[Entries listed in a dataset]
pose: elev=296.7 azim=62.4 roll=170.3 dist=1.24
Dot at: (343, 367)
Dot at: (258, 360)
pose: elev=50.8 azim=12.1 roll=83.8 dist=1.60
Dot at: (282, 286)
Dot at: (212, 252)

■ EXERCISE PROMPT ■
Copy out word for word the lines of the entries from the one containing "pose: elev=50.8 azim=12.1 roll=83.8 dist=1.60" through the end, both included.

■ TASK RESPONSE ■
pose: elev=50.8 azim=12.1 roll=83.8 dist=1.60
Dot at: (282, 286)
Dot at: (212, 252)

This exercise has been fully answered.